El problema no es solo el invierno. Vivimos encerrados, usamos protector solar, trabajamos de lunes a viernes bajo luces artificiales, y muchas veces ni siquiera salimos a caminar al mediodía, cuando el sol es más fuerte. Eso significa que tu cuerpo no tiene la materia prima para fabricar vitamina D, y sin ella, tus huesos se debilitan, tu inmunidad se cae, y hasta tu estado de ánimo puede sufrir. La deficiencia de vitamina D, un estado común que afecta a personas de todas las edades, incluso jóvenes sanos se asocia con mayor riesgo de infecciones, fatiga crónica y hasta depresión. No es una cura mágica, pero sí una pieza clave que muchos médicos pasan por alto.
¿Y los suplementos? suplementos de vitamina D, formas sintéticas o naturales que se usan para corregir niveles bajos pueden ayudar, pero no son un sustituto del sol. Tomar 1000 UI al día no garantiza que tu cuerpo las use bien si no tienes otros nutrientes como magnesio o vitamina K2. Además, hay personas que las absorben mal por problemas intestinales, y otras que las metabolizan lentamente por genética. No basta con comprar una botella: hay que medir los niveles en sangre, entender por qué están bajos, y ajustar el enfoque. Algunos estudios muestran que corregir una deficiencia grave reduce las caídas en mayores, mejora la recuperación tras cirugías y hasta disminuye el riesgo de recaídas en enfermedades autoinmunes.

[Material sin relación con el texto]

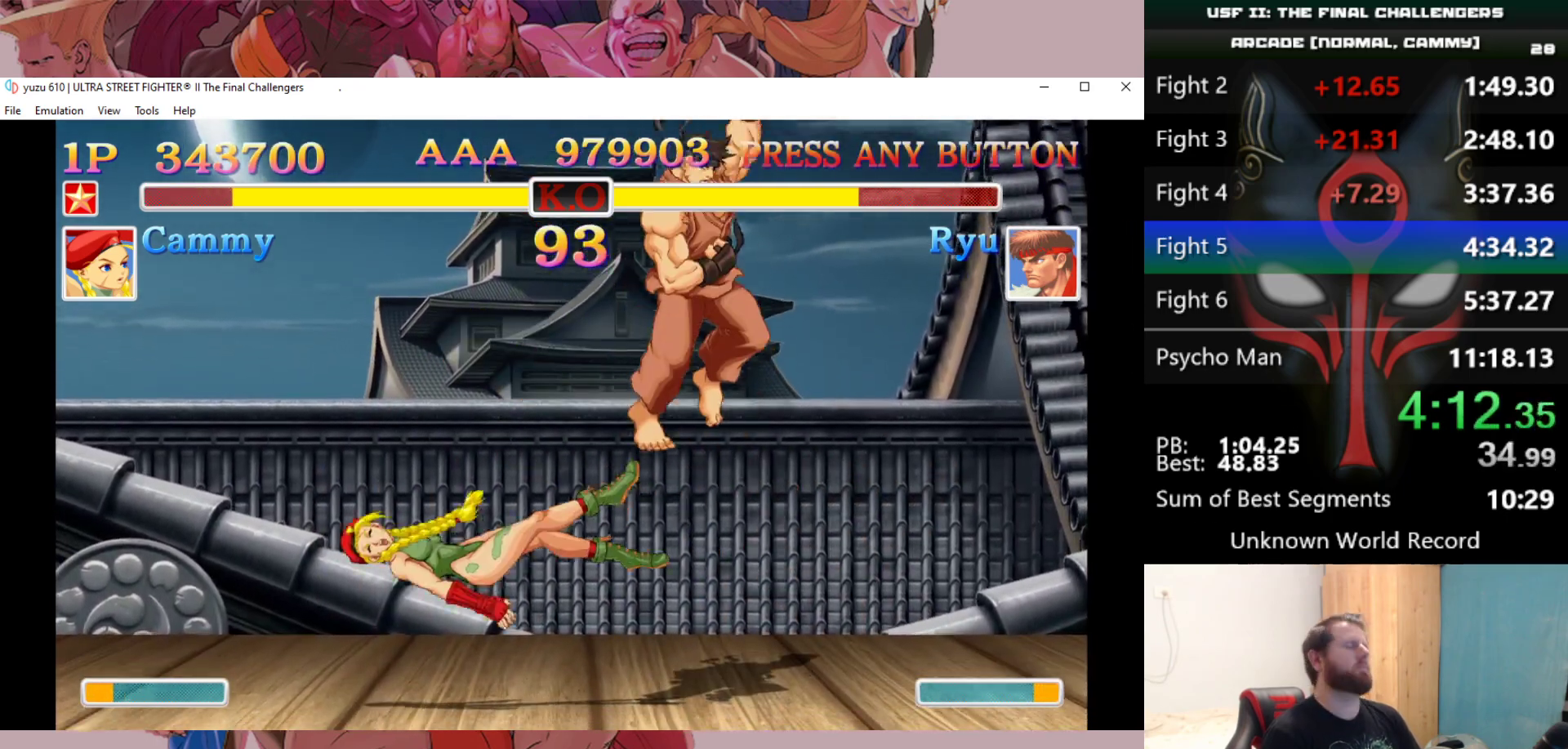
{"keys": [], "events": []}
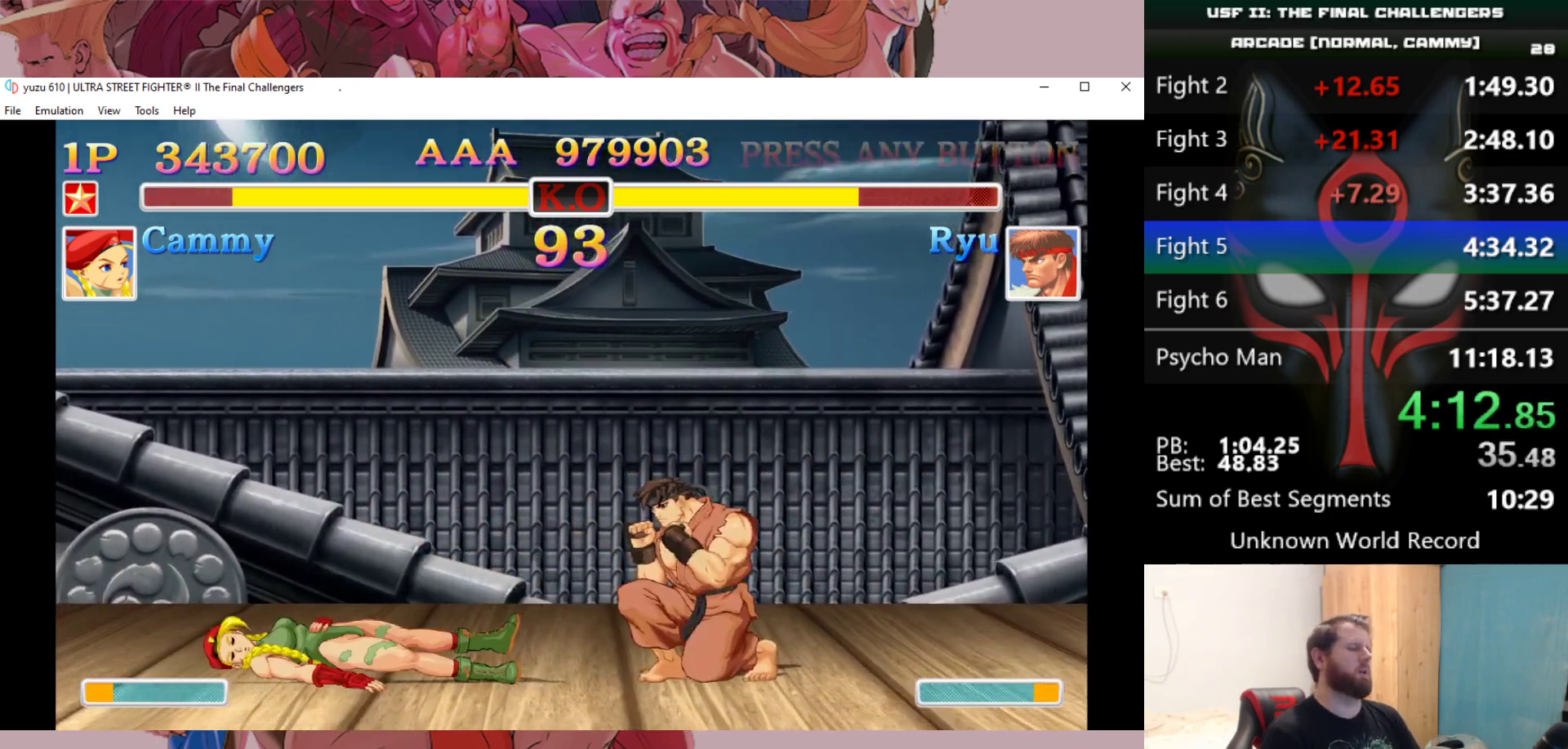
{"keys": ["right", "up"], "events": [[483, "right", "down"], [483, "up", "down"]]}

Lo que ves en las farmacias no siempre es lo que necesitas. No todos los suplementos son iguales: hay D2 y D3, y la D3 es la que tu cuerpo usa mejor. Algunos productos llevan cantidades absurdas —hasta 50.000 UI— que pueden ser peligrosas si no están indicadas. Lo que funciona para tu vecina no funciona para ti. Lo que importa es tu nivel real, tu estilo de vida y tu historial médico. Si te sientes cansado todo el tiempo, tienes dolores óseos o te enfermas seguido, no asumas que es "normal". Pídele a tu farmacéutico que te oriente: no necesitas receta para pedir un análisis, y muchos centros de salud lo hacen sin costo.
En esta colección de artículos encontrarás guías prácticas sobre cómo interpretar tus análisis de vitamina D, qué suplementos realmente valen la pena, cómo combinarla con otros nutrientes para que funcione, y qué alternativas hay si no puedes exponerte al sol. También verás comparaciones reales entre marcas, consejos para tomarla sin efectos secundarios, y lo que dicen los estudios más recientes —sin tecnicismos ni sensacionalismos. No se trata de tomar más, sino de tomar bien.